[Exercise input Boundary: Start]

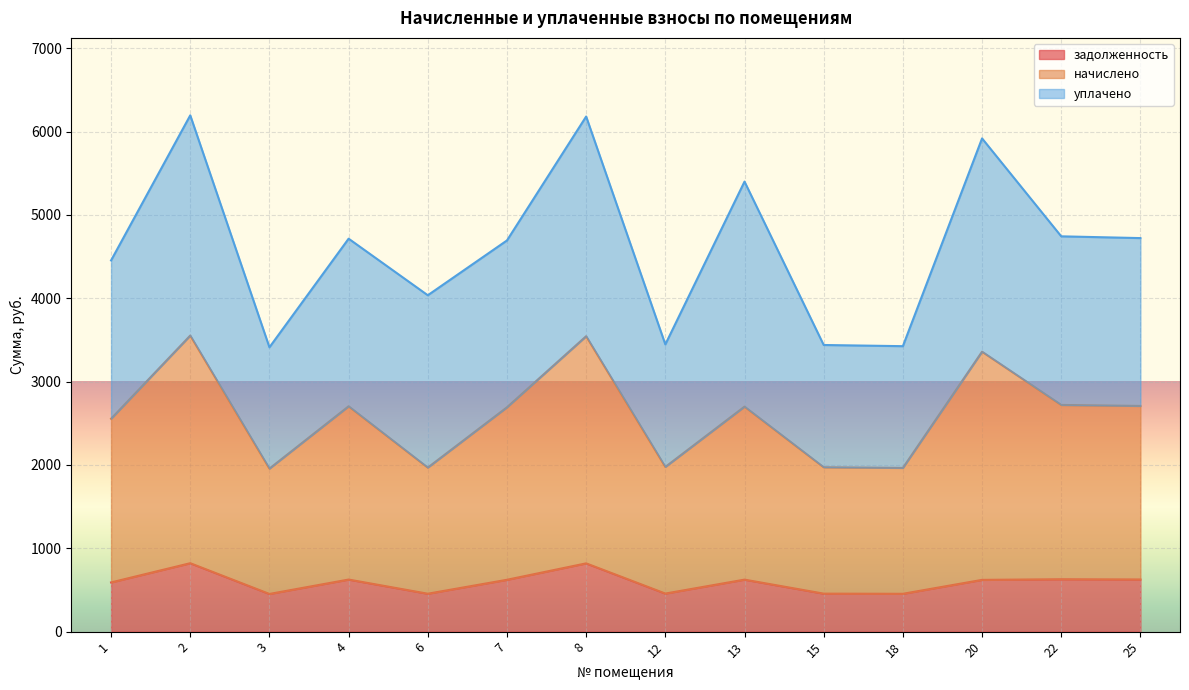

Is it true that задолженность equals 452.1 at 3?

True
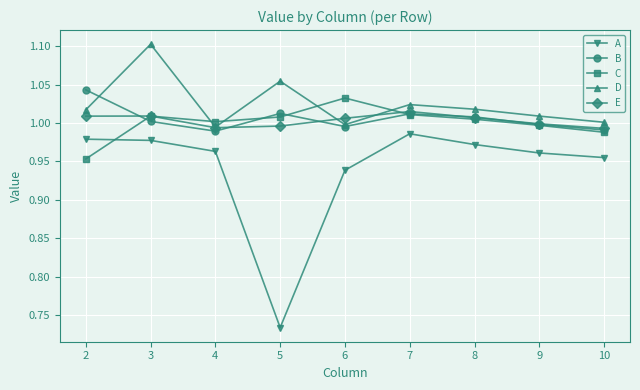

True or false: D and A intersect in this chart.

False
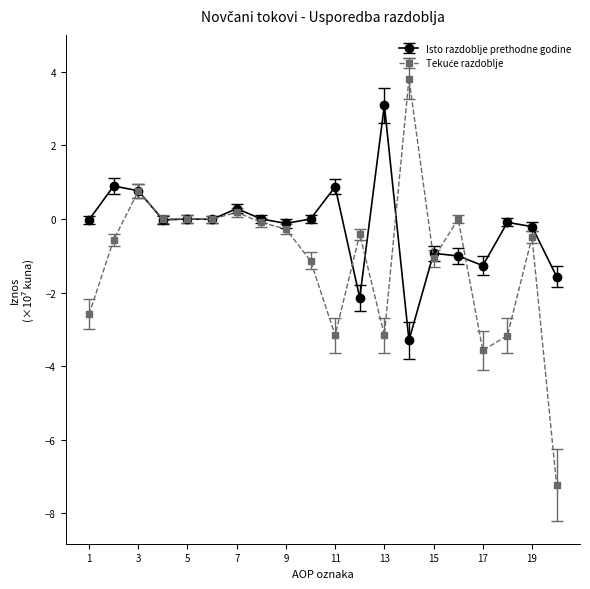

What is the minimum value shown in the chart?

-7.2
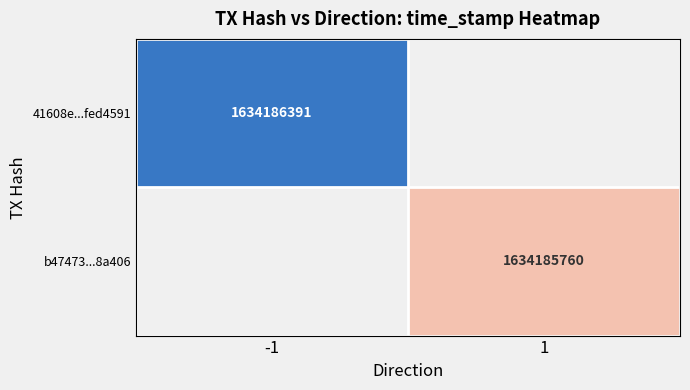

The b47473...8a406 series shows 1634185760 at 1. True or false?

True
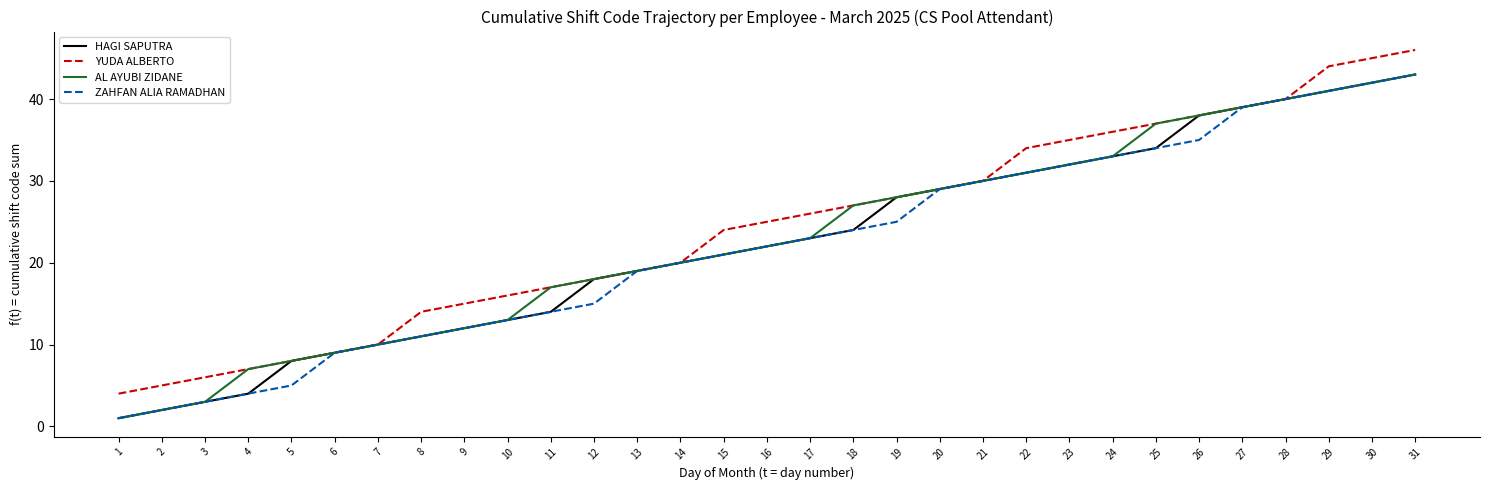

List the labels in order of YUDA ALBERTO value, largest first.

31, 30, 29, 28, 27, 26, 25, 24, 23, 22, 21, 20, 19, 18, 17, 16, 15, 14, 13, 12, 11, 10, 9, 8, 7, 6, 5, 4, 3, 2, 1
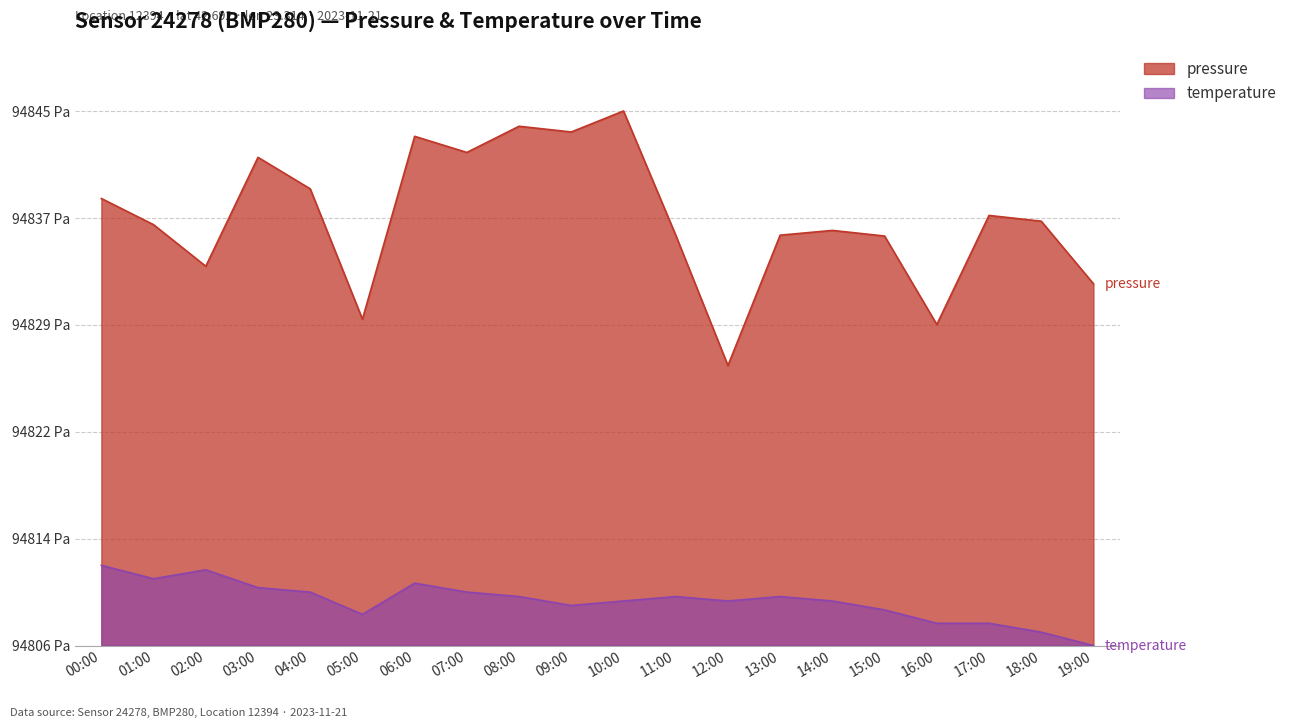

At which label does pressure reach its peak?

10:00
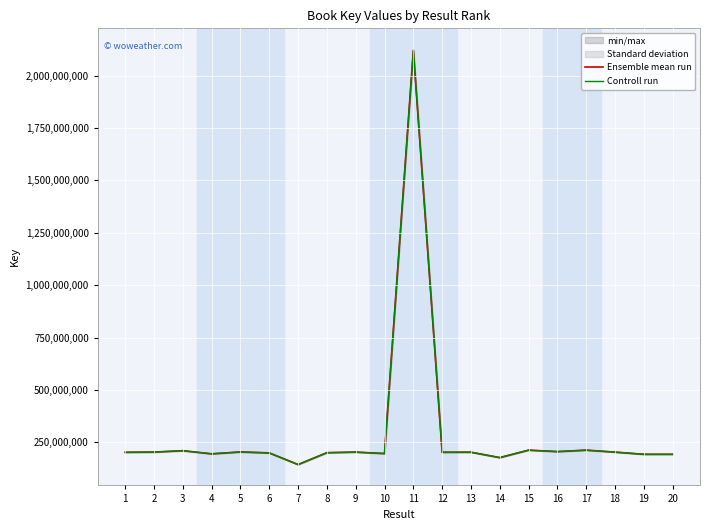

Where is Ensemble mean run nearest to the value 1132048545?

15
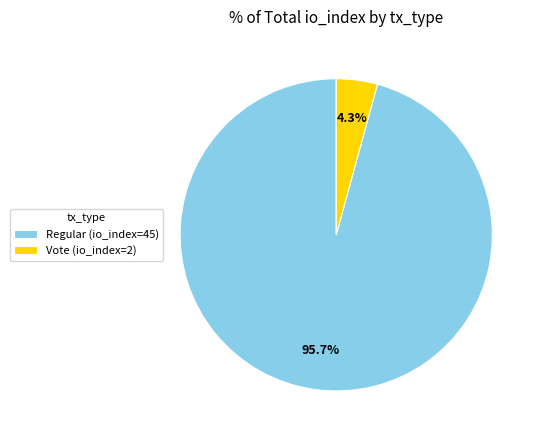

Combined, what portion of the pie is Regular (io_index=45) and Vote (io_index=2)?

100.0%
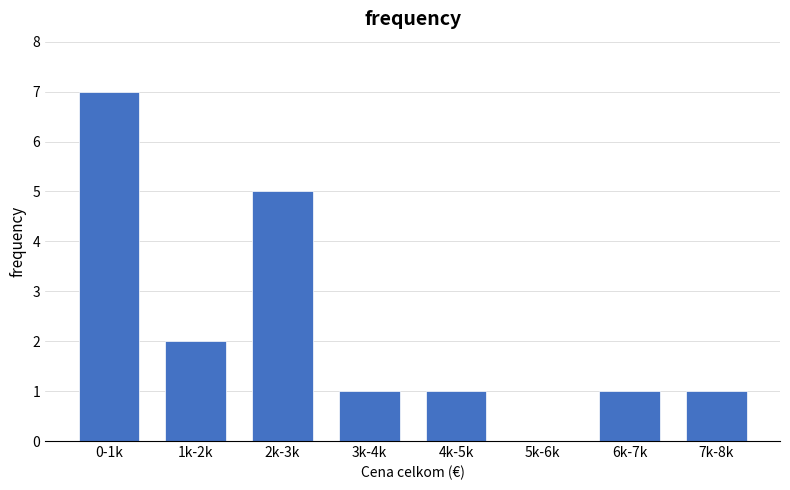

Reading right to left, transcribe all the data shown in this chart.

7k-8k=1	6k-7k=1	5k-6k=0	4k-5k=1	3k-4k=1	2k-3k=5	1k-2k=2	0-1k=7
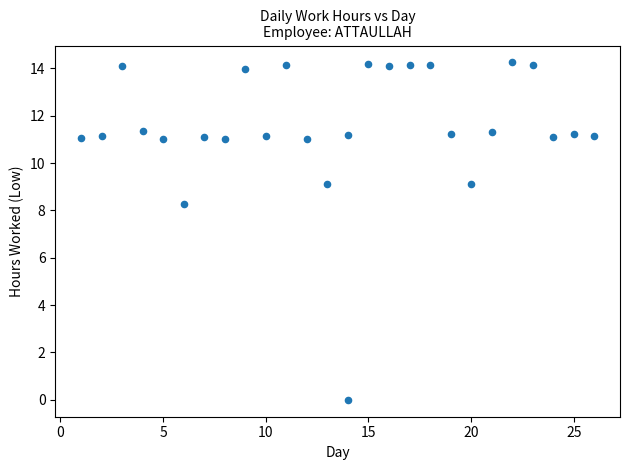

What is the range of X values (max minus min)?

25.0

[Exercise input Boundary: End]

**About this task**
Update the records starting with the line that contains "Reading right to" and running through the end of the records, replacing "transcribe" with "list" and keeping everything else unchanged. Leave the pictures out of your answer.

**Response below**
Reading right to left, list all the data shown in this chart.

7k-8k=1	6k-7k=1	5k-6k=0	4k-5k=1	3k-4k=1	2k-3k=5	1k-2k=2	0-1k=7

What is the range of X values (max minus min)?

25.0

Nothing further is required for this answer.